Suarapemerintah.id – Kementerian Agama tengah menyelesaikan Regulasi Pendidikan Tinggi Keagamaan (PTK). Salah satu fokus pembahasan adalah terkait persyaratan menjadi profesor atau guru besar.
Ada dua regulasi PTK yang sedang disiapkan. Pertama, Rancangan Peraturan Menteri Agama (RPMA) tentang Pedoman Operasional Penilaian Angka Kredit Dosen. Kedua, Rancangan Keputusan Menteri Agama (RKMA) tentang Pedoman Operasional Penilaian Angka Kredit Dosen. Pembahasan RPMA dan RKMA ini merupakan amanat PP No 46 Tahun 2019 tentang Pendidikan Tinggi Keagamaan, bahwa penilaian angka kredit jabatan lektor kepala dan profesor untuk rumpun ilmu agama dilaksanakan oleh Menteri Agama.
Hadir dalam pembahasan ini, Dirjen Bimas Kristen Thomas Pentury, Dirjen Bimas Katolik Yohanes Bayu Samodro, Direktur Pendidikan Tinggi Keagamaan Islam (Diktis), Suyitno, Tim Perumus Dede Rosyada, serta perwakilan dari Ditjen Bimas Hindu dan Ditjen Bimas Buddha.
“Persyaratan karya monumental ini merupakan salah satu terobosan Kementerian Agama dengan memunculkannya sebagai opsi selain syarat karya ilmiah yang terindex pada lembaga indexing kredibel,” kata Dirjen Pendidikan Islam Muhammad Ali Ramdhani di Jakarta, Kamis (19/11).
“Sebagai sebuah persyaratan opsional, karya monumental harus memenuhi parameter yang jelas.
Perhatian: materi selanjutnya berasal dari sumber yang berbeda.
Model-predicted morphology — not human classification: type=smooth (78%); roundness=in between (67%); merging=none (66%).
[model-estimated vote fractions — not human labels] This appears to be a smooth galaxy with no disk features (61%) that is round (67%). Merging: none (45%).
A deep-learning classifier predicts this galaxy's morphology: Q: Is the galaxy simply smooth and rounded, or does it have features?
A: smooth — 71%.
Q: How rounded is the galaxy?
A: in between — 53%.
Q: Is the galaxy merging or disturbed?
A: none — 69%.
Kami merencanakan parameter itu meliputi kolaborasi, kredibilitas sumber pendanaan, penerjemahan bahasa asing, desiminasi karya, Industrial/regulatory attachment, cakupan wilayah, dan manuscript references,” sambungnya.
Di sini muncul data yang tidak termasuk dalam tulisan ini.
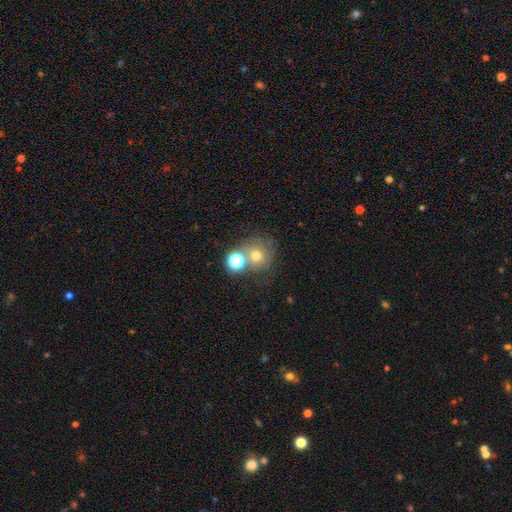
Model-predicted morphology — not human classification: type=smooth (65%); roundness=round (85%); merging=none (52%).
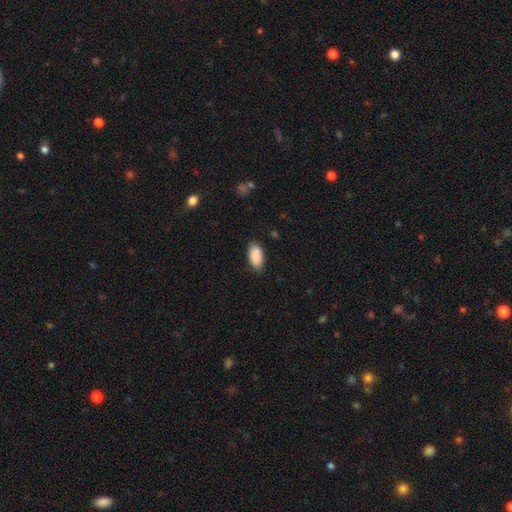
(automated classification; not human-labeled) This appears to be a smooth galaxy with no disk features (90%) that is in between round and cigar-shaped (93%). Merging: none (82%).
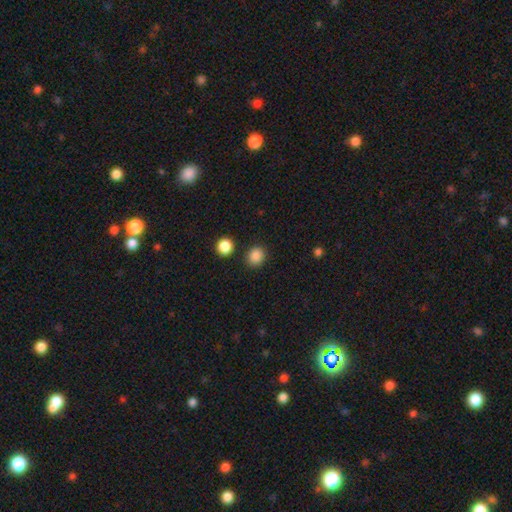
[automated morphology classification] The model was most divided on "how rounded": round: 78%, in between: 21%, cigar-shaped: 1%. More confident: merging — none (87%); smooth or featured — smooth (87%).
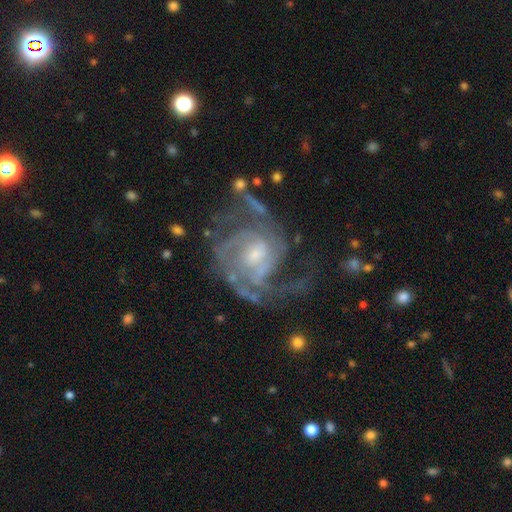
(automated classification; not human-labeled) Overall: featured or disk (88%). Edge-on disk: no (98%). Bar: no (50%; weak 41%). Spiral arms: yes (95%). Spiral arm count: 2 (33%; can't tell 23%). Spiral winding: medium (43%; tight 41%). Bulge size: small (56%; moderate 34%). Merging: none (52%; major disturbance 25%).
Ali Ramdhani menambahkan, detail teknis terkait tujuh parameter ini sedang disusun lebih komprehensif oleh Diktis. Terkait kolaborasi internasional misalnya, ukurannya adalah karya ilmiah yang dihasilkan merupakan hasil kerjasama dengan akademisi dari universitas luar negeri pada bidang keilmuan serumpun. Sedangkan parameter kredibilitas sumber pendanaan karya ilmiah, diukur dari pendanaan dari lembaga yang kridibel dari dalam dan luar negeri.
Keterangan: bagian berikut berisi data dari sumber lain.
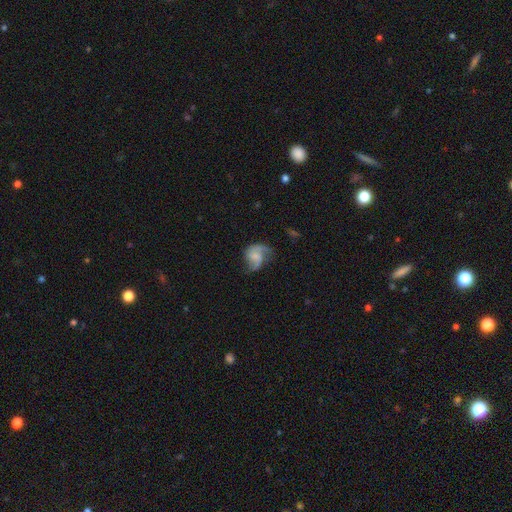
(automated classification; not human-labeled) Smooth or featured: featured or disk — 67% (smooth — 26%)
Edge-on disk: no — 98% (yes — 2%)
Bar: no — 57% (weak — 36%)
Spiral arms: yes — 90% (no — 10%)
Spiral winding: loose — 46% (medium — 40%)
Spiral arm count: 2 — 71% (1 — 18%)
Bulge size: small — 40% (none — 31%)
Merging: none — 44% (minor disturbance — 27%)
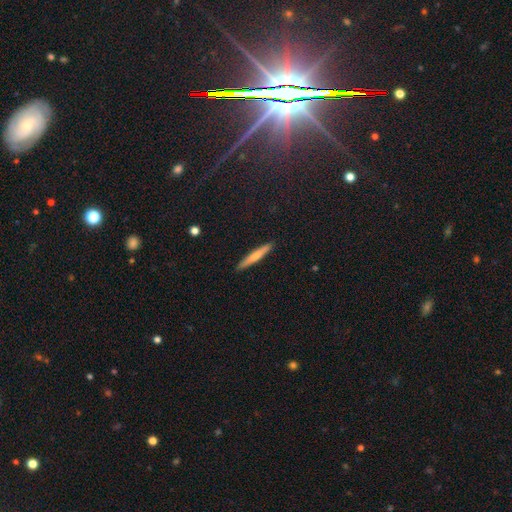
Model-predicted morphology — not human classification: Overall: smooth (62%; featured or disk 32%). How rounded: cigar-shaped (95%). Merging: none (91%).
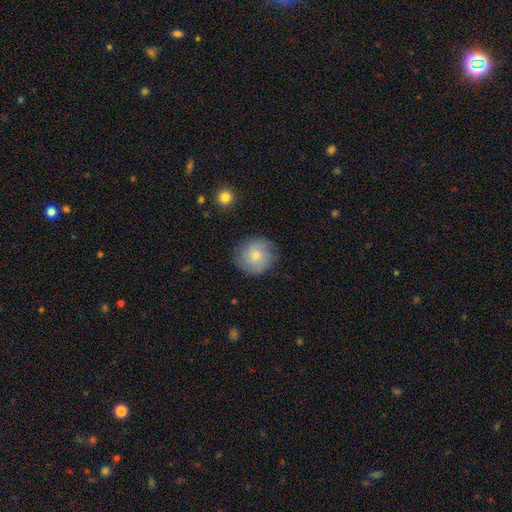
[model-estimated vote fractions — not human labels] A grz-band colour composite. It shows a smooth galaxy with no disk features (75%) that is round (89%). Merging: none (81%).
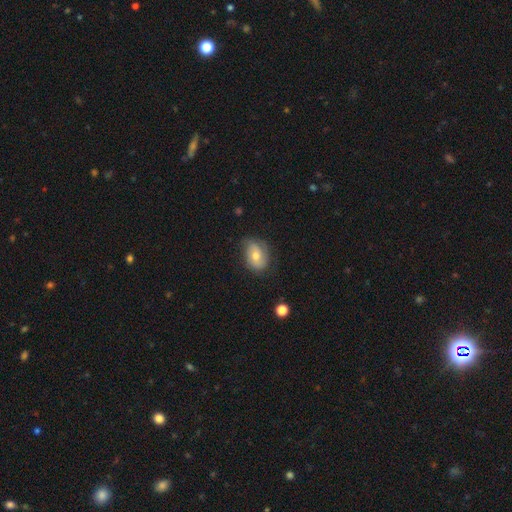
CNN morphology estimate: type=smooth (60%); roundness=in between (72%); merging=none (65%).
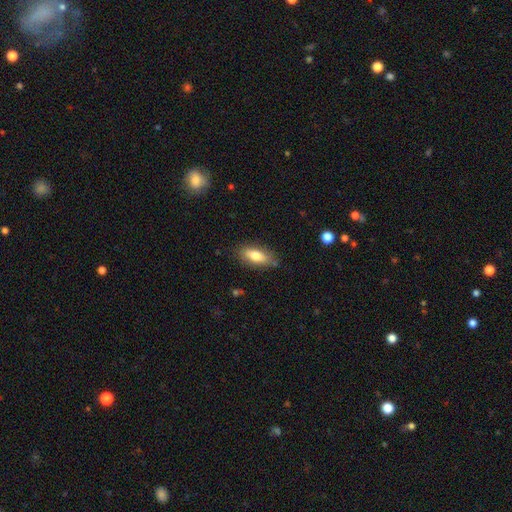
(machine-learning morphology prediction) smooth 75%, featured or disk 18%, star or artifact 7%. Down the decision tree: how rounded — in between (78%); merging — none (79%).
Penerjemahan buku/karya ilmiah dalam bahasa asing diukur dari karya tersebut diterjemahkan ke dalam lebih dari satu atau dua bahasa asing. Dalam hal desiminasi karya ilmiah paramterenya dilihat dari berapa banyak direview oleh akademisi bereputasi internasional.
Sedangkan dalam konteks industrial atau regulatory attachment, karya ilmiah yang dihasilkan memberikan manfaat secara materil dari industry maupun pemerintah dengan implementasi pada industri atau pemerintahan diakui oleh banyak negara.
Adapun cakupan wilayah penelitian dan pemanfaatan big data, dilihat dari karya ilmiah yang dihasilkan merupakan hasil penelitian dengan coverage area di beberapa negara dan/atau karya ilmiah tersebut memanfaatkan big data data regional seperti asia, amerika, eropa ataupun data internasional.
Dalam hal manuscript references, karya ilmiah yang dihasilkan banyak merujuk kepada ummahatul kutub (mother text book) dalam khasanah pengetahuan agama dan/atau merupakan turunan dari ummahatul kutub tersebut. “Melihat perkembangan pembahasan, kami optimis RPMA dan RKMA ini dalam waktu dekat bisa segera diimplementasikan,” tegas Guru Besar UIN Sunan Gunung Jati Bandung ini.
Dirjen Bimas Kristen Thomas Pentury mendukung finalisasi RPMA dan RKMA ini. “Kami sepakat dengan gagasan yang ada dalam RPMA dan RKMA ini dan berharap agar bisa segera diimplementasikan,” tegas Thomas.
Hal senada juga disampaikan Dirjen Bimas Katolik, Yohanes Bayu Samodro. “Kami berharap RPMA dan RKMA ini segera ditetapkan dan juga kita harus berkoordinasi secara intensif dalam pengembangan pendidikan keagamaan,” tutur Yohanes Bayu Samodro.
Penuntasan RPMA dan RKMA ini menjadi prioritas program yang harus diselesaikan pada tahun 2020 ini. Direktur Diktis, Prof. Dr. Suyitno menyampaikan bahwa pembahasan RPMA dan RKMA ini ditargetkan selesai pada bulan Desember 2020.
“Kami berharap, pada tahun 2021, penilaian angka kredit untuk lektor kepala dan guru besar pada rumpun ilmu agama sudah dapat dilaksanakan di Kementerian Agama,” tegas Guru Besar UIN Raden Fatah Palembang ini.